§ **Text provided**:
○ ○ ○ ○
From: Ming Lei <ming.lei@redhat.com>
To: Ziyang Zhang <ZiyangZhang@linux.alibaba.com>
Cc: Gabriel Krisman Bertazi <krisman@collabora.com>,
Jens Axboe <axboe@kernel.dk>,
linux-block@vger.kernel.org,
Harris James R <james.r.harris@intel.com>,
linux-kernel@vger.kernel.org, io-uring@vger.kernel.org,
Xiaoguang Wang <xiaoguang.wang@linux.alibaba.com>,
Stefan Hajnoczi <stefanha@redhat.com>,
ming.lei@redhat.com
Subject: Re: [PATCH V3 1/1] ublk: add io_uring based userspace block driver
Date: Tue, 5 Jul 2022 16:12:19 +0800 [thread overview]
Message-ID: <YsPyY0qiERHeg/XK@T590> (raw)
In-Reply-To: <ebd6754e-57bf-88a7-df04-3f38864b0c52@linux.alibaba.com>
On Tue, Jul 05, 2022 at 12:16:07PM +0800, Ziyang Zhang wrote:
> On 2022/7/5 06:10, Gabriel Krisman Bertazi wrote:
> > Ming Lei <ming.lei@redhat.com> writes:
> >
> >> This is the driver part of userspace block driver(ublk driver), the other
> >> part is userspace daemon part(ublksrv)[1].
> >>
> >> The two parts communicate by io_uring's IORING_OP_URING_CMD with one
> >> shared cmd buffer for storing io command, and the buffer is read only for
> >> ublksrv, each io command is indexed by io request tag directly, and
> >> is written by ublk driver.
> >>
> >> For example, when one READ io request is submitted to ublk block driver, ublk
> >> driver stores the io command into cmd buffer first, then completes one
> >> IORING_OP_URING_CMD for notifying ublksrv, and the URING_CMD is issued to
> >> ublk driver beforehand by ublksrv for getting notification of any new io request,
> >> and each URING_CMD is associated with one io request by tag.
> >>
> >> After ublksrv gets the io command, it translates and handles the ublk io
> >> request, such as, for the ublk-loop target, ublksrv translates the request
> >> into same request on another file or disk, like the kernel loop block
> >> driver. In ublksrv's implementation, the io is still handled by io_uring,
> >> and share same ring with IORING_OP_URING_CMD command. When the target io
> >> request is done, the same IORING_OP_URING_CMD is issued to ublk driver for
> >> both committing io request result and getting future notification of new
> >> io request.
○ ○ ○ ○
§ **Collected data**:
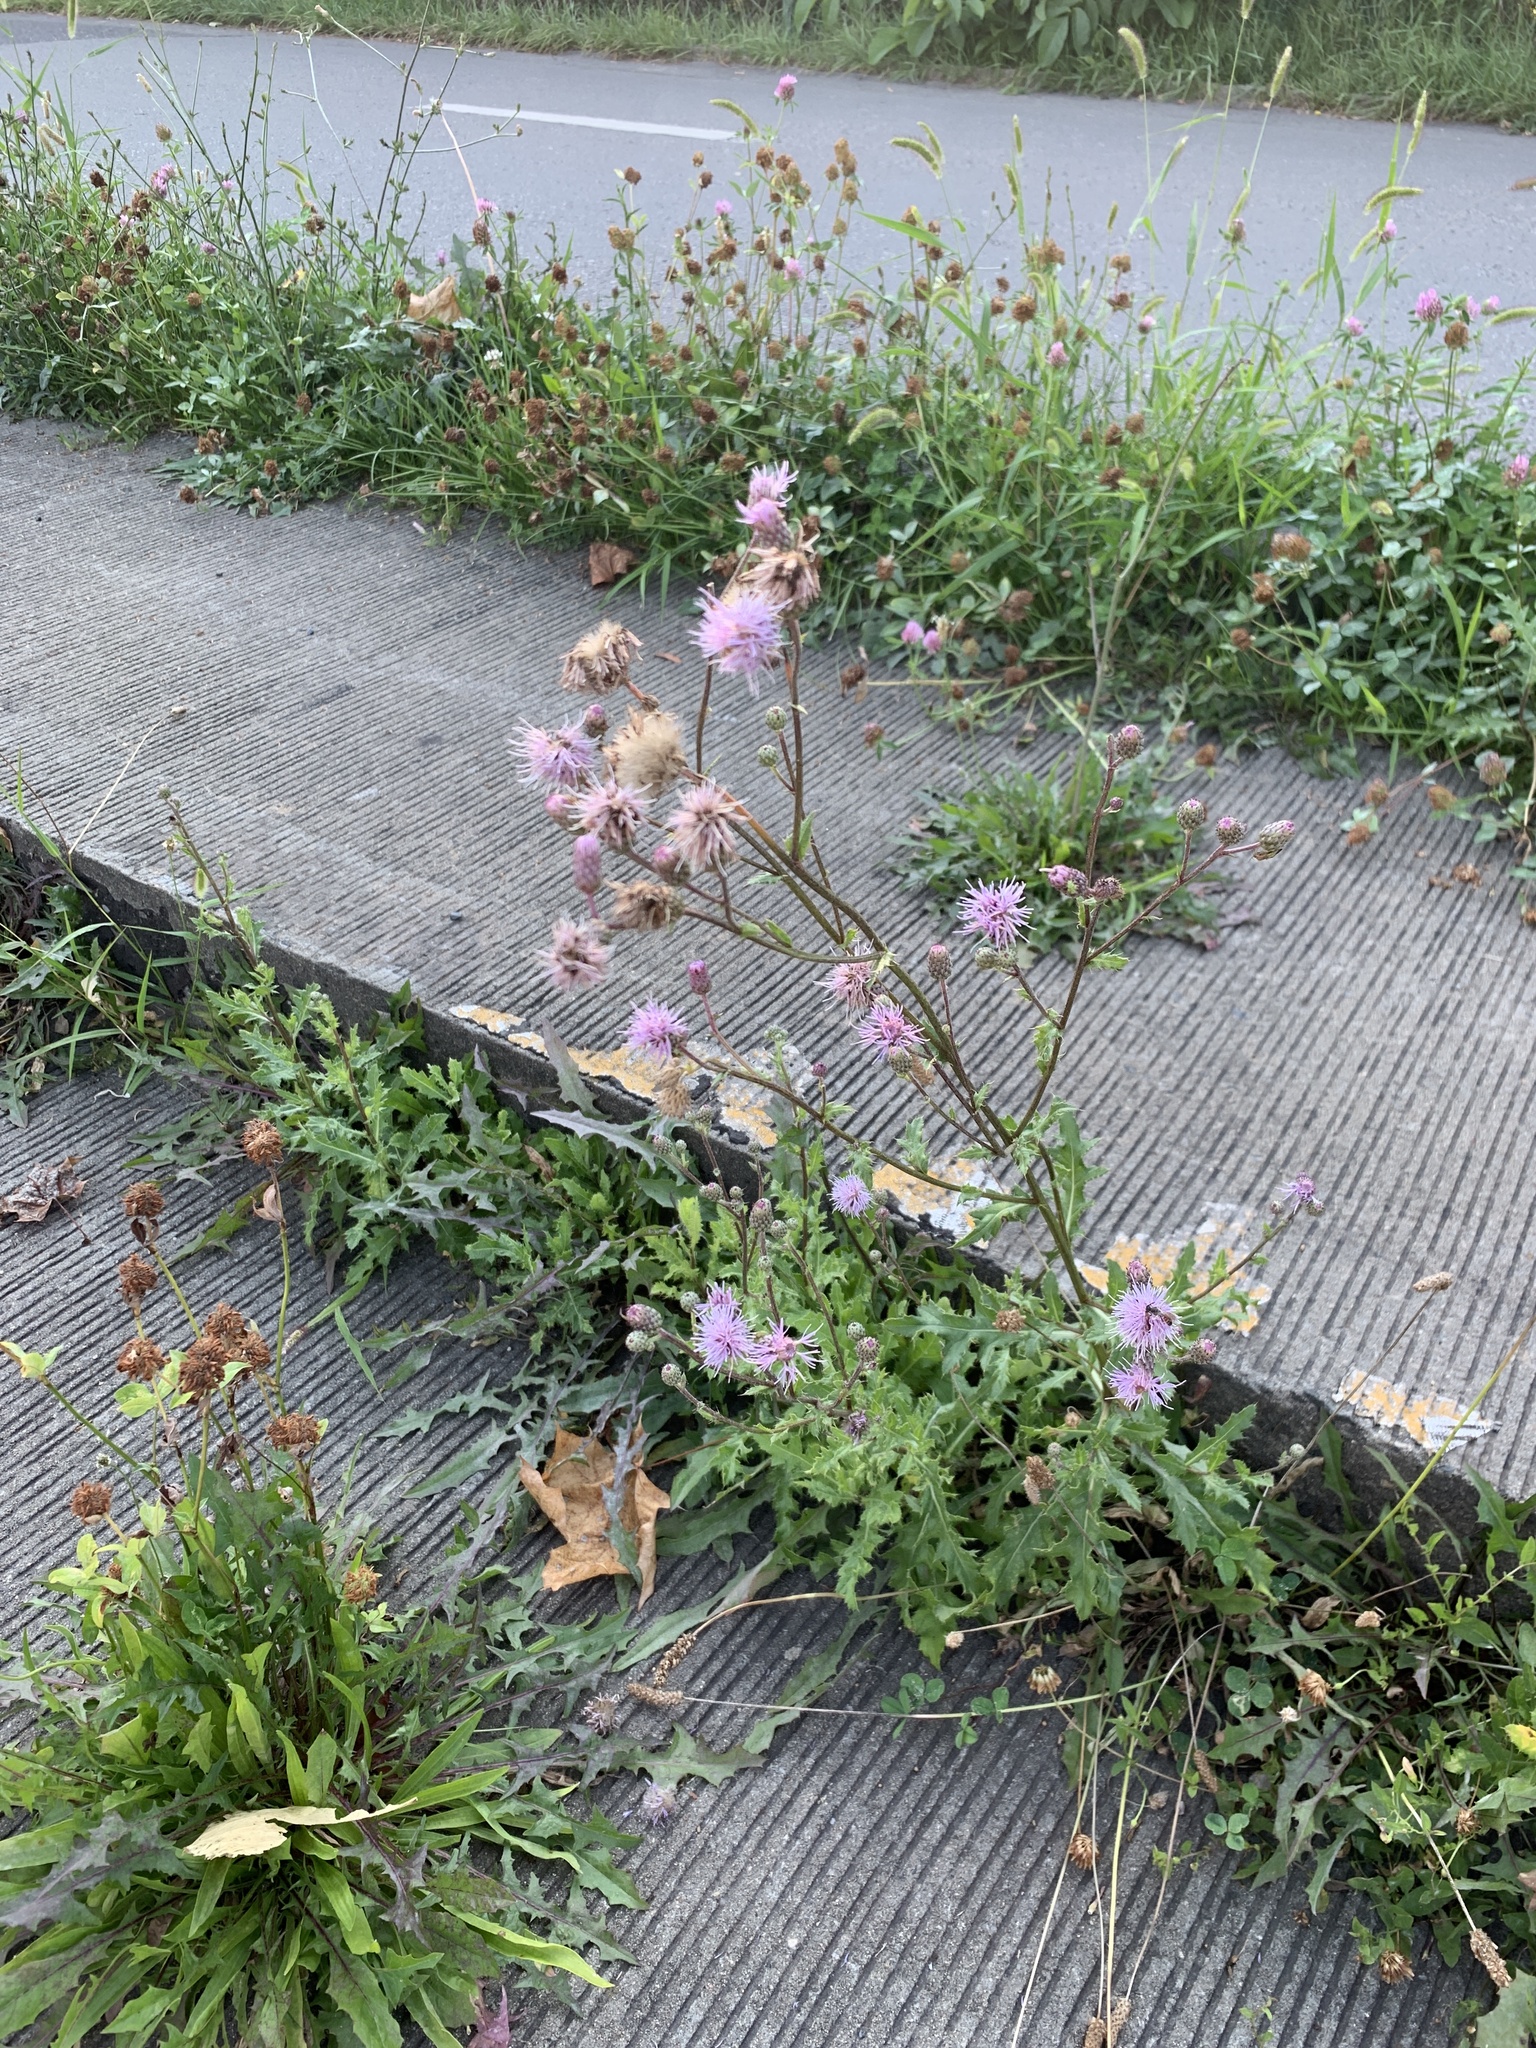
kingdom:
○ ○ ○ ○
§ **Objective**:
Write out the stretch of the ublk driver email from "From: Ming Lei" through "Message-ID: <YsPyY0qiERHeg/XK@T590> (raw)", word for word.

§ **Result of the task**:
From: Ming Lei <ming.lei@redhat.com>
To: Ziyang Zhang <ZiyangZhang@linux.alibaba.com>
Cc: Gabriel Krisman Bertazi <krisman@collabora.com>,
Jens Axboe <axboe@kernel.dk>,
linux-block@vger.kernel.org,
Harris James R <james.r.harris@intel.com>,
linux-kernel@vger.kernel.org, io-uring@vger.kernel.org,
Xiaoguang Wang <xiaoguang.wang@linux.alibaba.com>,
Stefan Hajnoczi <stefanha@redhat.com>,
ming.lei@redhat.com
Subject: Re: [PATCH V3 1/1] ublk: add io_uring based userspace block driver
Date: Tue, 5 Jul 2022 16:12:19 +0800 [thread overview]
Message-ID: <YsPyY0qiERHeg/XK@T590> (raw)